DATA FOR REVIEW
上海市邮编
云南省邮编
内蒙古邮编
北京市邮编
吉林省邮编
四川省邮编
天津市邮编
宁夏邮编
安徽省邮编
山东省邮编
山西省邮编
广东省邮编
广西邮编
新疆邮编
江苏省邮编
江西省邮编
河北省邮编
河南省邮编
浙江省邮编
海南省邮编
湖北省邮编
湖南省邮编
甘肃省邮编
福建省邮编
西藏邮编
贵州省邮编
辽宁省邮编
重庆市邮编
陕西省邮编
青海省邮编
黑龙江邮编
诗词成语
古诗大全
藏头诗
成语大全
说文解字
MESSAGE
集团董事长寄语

---

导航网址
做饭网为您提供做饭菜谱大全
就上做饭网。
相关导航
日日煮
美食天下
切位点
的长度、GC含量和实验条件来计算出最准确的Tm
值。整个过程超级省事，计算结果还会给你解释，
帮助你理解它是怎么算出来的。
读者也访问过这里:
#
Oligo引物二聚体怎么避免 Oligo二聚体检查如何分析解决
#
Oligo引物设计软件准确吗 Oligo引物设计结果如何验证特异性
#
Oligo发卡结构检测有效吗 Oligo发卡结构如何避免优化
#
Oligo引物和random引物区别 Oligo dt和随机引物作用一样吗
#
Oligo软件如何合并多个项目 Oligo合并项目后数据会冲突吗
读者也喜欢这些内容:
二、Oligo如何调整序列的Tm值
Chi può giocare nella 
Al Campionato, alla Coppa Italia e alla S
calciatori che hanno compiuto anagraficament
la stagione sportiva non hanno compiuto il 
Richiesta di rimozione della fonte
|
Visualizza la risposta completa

WHAT IS NEEDED
Filter the records above and copy out, unchanged, each line that contains the word "compiuto".

WRITTEN RESPONSE
calciatori che hanno compiuto anagraficament
la stagione sportiva non hanno compiuto il 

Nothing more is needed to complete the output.